I've been getting gold out of his area for a couple months now. Done stannus testing that indicates gold. I've been trying to understand where the gold is coming from because it shows up in various concentrations all over. 

At first, thought the gold was primarily associated with the large amounts of iron oxides present. However, if that was the case, I'd have expected to find gold in the underlying iron oxide laden clay. That turned up negative. I was surprised given that I've found the highest concentrations (by far) of gold associated with chunks of magnetite.

All the rocks are covered in some dark material. I had assumed that that was iron oxide staining, when I found the source, I discovered that it was actually manganese. Some online reading described relationship between gold, manganese, and iron. Situation makes much more sense now.

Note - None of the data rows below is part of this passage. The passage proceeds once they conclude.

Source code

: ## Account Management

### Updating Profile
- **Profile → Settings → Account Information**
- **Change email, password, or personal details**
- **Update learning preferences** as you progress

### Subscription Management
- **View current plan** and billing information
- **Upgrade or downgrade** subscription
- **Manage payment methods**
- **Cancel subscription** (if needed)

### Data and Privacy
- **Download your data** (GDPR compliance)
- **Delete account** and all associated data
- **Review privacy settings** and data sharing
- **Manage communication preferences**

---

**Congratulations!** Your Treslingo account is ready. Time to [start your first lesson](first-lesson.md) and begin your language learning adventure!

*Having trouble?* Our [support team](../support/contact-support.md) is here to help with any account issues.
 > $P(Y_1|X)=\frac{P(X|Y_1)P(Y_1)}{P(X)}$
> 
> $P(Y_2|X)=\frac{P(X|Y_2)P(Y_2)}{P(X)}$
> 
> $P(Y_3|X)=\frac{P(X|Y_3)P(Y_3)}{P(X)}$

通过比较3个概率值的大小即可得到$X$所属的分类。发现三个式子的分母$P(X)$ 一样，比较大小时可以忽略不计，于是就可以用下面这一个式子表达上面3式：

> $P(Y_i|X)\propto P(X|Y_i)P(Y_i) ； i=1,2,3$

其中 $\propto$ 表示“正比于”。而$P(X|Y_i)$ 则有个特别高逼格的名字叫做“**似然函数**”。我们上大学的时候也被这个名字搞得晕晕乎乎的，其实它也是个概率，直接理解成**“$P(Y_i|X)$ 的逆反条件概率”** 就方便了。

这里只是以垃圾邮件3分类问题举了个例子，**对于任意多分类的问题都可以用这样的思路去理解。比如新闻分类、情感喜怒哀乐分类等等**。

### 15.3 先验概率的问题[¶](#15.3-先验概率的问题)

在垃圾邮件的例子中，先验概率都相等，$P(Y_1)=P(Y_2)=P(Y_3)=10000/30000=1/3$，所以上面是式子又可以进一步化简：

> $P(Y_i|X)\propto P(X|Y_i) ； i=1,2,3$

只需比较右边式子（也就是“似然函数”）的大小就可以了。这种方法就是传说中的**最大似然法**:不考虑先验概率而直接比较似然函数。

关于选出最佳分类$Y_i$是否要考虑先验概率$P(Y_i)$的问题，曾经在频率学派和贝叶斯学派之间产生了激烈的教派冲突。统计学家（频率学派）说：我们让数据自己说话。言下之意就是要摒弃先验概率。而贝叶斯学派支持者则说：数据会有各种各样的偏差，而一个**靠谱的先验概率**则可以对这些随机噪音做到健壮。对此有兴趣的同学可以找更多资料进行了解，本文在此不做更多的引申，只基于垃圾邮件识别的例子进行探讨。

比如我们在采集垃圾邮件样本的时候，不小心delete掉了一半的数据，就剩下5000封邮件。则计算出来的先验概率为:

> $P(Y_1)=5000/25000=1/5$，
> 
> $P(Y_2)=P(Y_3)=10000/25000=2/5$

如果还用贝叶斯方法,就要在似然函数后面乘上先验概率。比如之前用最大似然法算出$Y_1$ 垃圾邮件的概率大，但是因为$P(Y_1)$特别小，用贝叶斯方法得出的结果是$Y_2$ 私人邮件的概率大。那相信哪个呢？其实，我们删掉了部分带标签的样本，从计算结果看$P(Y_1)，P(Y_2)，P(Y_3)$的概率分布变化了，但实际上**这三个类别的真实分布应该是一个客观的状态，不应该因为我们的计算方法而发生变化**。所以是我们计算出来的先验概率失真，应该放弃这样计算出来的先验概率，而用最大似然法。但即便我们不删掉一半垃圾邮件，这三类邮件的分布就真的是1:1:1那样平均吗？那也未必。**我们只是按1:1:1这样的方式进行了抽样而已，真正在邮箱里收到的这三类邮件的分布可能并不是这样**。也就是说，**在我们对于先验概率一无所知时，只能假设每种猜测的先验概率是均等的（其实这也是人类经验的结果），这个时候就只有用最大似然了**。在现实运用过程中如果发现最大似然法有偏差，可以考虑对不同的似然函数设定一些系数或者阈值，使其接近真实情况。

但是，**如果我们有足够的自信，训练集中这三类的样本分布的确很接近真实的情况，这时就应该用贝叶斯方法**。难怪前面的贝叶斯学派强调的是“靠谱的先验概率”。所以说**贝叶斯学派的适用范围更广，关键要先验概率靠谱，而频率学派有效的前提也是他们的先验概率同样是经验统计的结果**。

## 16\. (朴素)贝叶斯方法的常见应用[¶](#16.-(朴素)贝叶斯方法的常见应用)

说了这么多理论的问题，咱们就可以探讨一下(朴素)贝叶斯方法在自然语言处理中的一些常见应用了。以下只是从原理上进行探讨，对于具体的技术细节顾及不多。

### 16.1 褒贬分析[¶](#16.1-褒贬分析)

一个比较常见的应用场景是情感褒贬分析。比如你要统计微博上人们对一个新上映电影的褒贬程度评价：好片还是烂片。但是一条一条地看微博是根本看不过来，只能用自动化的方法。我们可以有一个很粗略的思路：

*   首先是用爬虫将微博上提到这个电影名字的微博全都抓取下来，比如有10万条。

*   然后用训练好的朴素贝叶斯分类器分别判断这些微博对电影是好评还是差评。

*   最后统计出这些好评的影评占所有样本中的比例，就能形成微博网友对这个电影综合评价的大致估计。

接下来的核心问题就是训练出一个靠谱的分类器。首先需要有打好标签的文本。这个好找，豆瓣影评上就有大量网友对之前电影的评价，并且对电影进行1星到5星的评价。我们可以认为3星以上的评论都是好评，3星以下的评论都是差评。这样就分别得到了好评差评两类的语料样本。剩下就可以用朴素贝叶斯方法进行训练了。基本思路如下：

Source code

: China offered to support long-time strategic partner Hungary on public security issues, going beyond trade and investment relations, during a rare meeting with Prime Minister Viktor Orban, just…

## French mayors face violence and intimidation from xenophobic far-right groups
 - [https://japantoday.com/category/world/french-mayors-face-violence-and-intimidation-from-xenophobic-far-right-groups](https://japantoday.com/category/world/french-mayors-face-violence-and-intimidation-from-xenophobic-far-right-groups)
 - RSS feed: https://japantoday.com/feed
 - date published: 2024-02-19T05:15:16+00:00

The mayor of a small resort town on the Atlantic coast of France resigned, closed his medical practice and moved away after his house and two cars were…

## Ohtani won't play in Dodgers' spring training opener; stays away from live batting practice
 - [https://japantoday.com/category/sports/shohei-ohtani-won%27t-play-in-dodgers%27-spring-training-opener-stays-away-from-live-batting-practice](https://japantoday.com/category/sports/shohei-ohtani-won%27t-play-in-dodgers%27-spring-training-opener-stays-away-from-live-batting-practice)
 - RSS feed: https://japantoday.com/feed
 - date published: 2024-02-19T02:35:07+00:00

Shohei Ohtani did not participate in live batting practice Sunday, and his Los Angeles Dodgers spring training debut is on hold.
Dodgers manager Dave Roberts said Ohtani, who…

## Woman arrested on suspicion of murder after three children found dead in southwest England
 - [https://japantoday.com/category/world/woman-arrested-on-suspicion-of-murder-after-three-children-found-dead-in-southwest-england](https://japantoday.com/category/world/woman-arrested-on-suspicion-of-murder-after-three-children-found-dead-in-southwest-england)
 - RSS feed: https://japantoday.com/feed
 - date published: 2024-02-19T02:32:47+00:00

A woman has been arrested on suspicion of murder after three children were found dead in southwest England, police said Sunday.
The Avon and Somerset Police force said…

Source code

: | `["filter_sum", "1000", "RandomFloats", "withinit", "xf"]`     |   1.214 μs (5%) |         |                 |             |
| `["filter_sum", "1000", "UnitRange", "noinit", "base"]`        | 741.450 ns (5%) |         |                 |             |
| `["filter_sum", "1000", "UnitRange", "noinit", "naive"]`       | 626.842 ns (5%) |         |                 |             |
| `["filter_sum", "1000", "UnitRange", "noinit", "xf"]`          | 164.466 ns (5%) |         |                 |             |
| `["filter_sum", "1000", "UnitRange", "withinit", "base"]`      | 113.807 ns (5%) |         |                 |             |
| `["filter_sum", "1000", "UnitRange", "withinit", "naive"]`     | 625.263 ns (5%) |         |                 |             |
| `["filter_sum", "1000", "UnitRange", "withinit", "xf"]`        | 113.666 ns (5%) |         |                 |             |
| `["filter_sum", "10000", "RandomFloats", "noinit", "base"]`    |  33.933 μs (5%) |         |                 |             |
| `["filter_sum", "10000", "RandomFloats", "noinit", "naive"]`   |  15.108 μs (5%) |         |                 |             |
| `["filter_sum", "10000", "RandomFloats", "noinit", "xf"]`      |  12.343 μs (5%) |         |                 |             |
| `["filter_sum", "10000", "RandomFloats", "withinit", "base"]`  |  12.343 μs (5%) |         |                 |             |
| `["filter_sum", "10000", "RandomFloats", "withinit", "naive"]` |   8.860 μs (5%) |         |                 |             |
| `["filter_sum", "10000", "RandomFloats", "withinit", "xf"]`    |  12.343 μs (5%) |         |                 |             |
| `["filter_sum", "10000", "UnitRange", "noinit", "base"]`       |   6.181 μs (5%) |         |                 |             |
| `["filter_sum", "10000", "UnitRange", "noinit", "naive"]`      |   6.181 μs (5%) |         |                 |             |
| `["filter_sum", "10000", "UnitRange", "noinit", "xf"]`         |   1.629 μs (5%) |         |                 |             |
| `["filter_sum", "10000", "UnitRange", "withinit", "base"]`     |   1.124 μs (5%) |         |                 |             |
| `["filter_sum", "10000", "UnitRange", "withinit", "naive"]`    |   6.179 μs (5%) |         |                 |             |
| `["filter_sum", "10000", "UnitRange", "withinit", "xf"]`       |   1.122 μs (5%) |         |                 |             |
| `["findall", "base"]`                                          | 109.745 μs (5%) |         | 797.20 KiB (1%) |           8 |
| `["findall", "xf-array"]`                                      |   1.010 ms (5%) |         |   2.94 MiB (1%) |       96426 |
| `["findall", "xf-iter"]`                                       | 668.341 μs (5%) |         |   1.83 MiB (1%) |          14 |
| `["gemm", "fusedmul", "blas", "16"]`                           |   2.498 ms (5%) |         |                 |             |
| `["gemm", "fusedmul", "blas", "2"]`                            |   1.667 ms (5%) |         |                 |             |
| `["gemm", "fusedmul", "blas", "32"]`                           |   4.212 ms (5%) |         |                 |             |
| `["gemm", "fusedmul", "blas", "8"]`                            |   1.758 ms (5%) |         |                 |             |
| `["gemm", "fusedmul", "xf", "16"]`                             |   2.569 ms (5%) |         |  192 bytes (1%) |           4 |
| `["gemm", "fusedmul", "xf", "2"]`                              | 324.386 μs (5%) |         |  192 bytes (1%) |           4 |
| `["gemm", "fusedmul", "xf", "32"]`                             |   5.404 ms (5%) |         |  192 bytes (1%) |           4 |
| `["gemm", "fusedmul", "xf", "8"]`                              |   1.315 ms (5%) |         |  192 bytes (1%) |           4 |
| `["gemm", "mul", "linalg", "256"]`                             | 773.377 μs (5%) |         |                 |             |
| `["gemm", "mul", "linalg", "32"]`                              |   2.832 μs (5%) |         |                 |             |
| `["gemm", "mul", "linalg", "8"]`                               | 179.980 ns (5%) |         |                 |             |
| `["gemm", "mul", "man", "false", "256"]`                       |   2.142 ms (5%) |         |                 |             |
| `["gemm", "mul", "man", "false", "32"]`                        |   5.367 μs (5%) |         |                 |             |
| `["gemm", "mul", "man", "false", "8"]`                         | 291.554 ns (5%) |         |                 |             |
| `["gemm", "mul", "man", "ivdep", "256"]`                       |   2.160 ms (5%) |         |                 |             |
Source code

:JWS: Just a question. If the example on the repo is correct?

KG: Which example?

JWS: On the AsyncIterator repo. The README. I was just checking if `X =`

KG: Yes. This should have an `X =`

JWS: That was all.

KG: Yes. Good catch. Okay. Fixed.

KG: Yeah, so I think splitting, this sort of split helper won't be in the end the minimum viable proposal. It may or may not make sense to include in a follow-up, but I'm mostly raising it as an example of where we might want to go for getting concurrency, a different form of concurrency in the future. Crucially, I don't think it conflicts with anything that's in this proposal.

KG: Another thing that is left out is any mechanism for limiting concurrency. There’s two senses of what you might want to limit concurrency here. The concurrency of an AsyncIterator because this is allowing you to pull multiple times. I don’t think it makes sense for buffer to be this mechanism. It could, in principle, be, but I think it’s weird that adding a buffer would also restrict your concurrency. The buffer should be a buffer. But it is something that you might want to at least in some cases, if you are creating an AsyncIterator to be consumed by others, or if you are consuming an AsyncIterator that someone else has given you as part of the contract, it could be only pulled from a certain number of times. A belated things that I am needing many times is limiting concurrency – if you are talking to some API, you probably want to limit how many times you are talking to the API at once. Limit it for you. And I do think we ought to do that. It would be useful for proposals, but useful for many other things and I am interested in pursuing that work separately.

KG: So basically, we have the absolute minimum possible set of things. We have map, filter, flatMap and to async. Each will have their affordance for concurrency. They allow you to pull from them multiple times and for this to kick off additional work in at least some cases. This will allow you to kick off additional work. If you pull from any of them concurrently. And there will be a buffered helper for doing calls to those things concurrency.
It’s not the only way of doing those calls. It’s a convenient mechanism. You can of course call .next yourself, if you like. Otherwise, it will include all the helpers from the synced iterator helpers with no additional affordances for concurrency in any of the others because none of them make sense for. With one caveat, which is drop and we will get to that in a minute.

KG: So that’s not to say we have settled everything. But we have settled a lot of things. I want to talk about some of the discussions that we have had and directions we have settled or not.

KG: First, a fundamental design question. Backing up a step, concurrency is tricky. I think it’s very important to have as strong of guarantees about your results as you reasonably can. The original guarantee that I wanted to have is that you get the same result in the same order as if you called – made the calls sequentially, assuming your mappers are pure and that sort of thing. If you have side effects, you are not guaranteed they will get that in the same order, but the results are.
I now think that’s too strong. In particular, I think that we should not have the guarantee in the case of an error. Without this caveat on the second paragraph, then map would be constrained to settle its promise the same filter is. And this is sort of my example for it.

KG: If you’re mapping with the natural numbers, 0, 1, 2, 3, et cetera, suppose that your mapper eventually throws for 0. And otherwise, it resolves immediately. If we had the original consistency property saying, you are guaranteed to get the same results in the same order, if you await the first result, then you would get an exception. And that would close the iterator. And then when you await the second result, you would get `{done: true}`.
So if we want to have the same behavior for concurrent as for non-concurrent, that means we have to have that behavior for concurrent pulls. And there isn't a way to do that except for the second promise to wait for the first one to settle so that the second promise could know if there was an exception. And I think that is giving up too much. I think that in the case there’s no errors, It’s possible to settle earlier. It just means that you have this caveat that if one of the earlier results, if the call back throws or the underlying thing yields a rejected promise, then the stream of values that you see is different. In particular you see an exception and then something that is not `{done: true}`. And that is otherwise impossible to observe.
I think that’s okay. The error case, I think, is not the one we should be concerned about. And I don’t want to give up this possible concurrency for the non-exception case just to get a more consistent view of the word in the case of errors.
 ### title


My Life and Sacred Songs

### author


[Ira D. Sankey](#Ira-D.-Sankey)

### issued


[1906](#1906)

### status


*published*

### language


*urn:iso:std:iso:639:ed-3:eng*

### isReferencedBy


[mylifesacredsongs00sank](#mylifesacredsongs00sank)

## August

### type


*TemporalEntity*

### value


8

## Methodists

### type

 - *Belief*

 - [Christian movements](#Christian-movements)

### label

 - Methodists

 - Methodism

Should have noticed the manganese earlier, but didn't know to look for it.


----------



## fishaholic5 (Jun 10, 2018)

I'm new to the forum but most of my experience so far is with ores, a couple of which have contained manganese as well as gold. 
If you have sulfides roasting will remove the sulfur then acid/ bleach chlorination of the powdered ore will give you a solution containing any precious metals other than silver. Use iron sulfate to precipitate the gold, this should leave the manganese in solution. I then cement any potential pgm's out of the remaining solution with copper then refine the concentrates using the methods outlined throughout this forum.


----------



## boarteats (Jun 12, 2018)

fishaholic5 said:


> I'm new to the forum but most of my experience so far is with ores, a couple of which have contained manganese as well as gold.
> If you have sulfides roasting will remove the sulfur then acid/ bleach chlorination of the powdered ore will give you a solution containing any precious metals other than silver. Use iron sulfate to precipitate the gold, this should leave the manganese in solution. I then cement any potential pgm's out of the remaining solution with copper then refine the concentrates using the methods outlined throughout this forum.


Thanks fishaholic!


----------